Production was up 10% on the year after the restart of the Forcados export terminal following several months of outage due to sabotage attack by Niger Delta militants.
Output from Shell-operated fields averaged 464,000 barrel of oil equivalent per day while production from offshore and deep-water fields managed by Shell Nigeria Exploration and Production Company Limited (SNEPCo), averaged 167,000 barrel of oil equivalent per day, the company said.
But Shell warned that security challenges in Nigeria’s main oil producing Niger Delta region, remained a major concern.
“Although there has been no damage to key oil and gas infrastructure caused by militant activity since November 2016, the security situation remains volatile in this region of the country,” Shell said in briefing notes on its Nigerian operations in 2017.
Nigeria’s oil production plummeted to nearly 30-year low of a little over 1.0 million barrel per day by mid-2016 at the height of militancy in the oil region.

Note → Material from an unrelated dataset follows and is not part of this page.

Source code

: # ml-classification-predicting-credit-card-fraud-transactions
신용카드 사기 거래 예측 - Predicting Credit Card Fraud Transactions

Shell, Nigeria’s biggest oil producer was the most affected following the bombing of the Trans Forcados export line on three occasions in 2016 and the subsequent closure of the 250,000 barrel per day capacity Forcados export terminal for several months.
Nigerian oil output including condensates has however, been ramping up to 2.17 million barrel per day, according to government estimates.
The company said it recorded crude oil theft on its pipeline network of about 9,000 barrel per day in 2017, up from 6,000 barrel per day in 2016, while the number of “sabotage-related oil spills in 2017 increased to 62 compared to 48 in the preceding year largely due to the militant-induced shutdown of the Forcados export terminal in 2016, which reduced opportunities for third party interference.”
Shell said its 225,000 barrel per day capacity Bonga deep-water field operated at more than 83% of its capacity in 2017, lower that the 90% capacity utilization achieved in 2016, “due to a major turnaround maintenance in March and April (2017).”
Oil exports account around 90% of the Nigerian government export earnings.
Shell said its companies in Nigeria paid $1.1 billion in royalties and corporate taxes to the Nigerian government in 2017.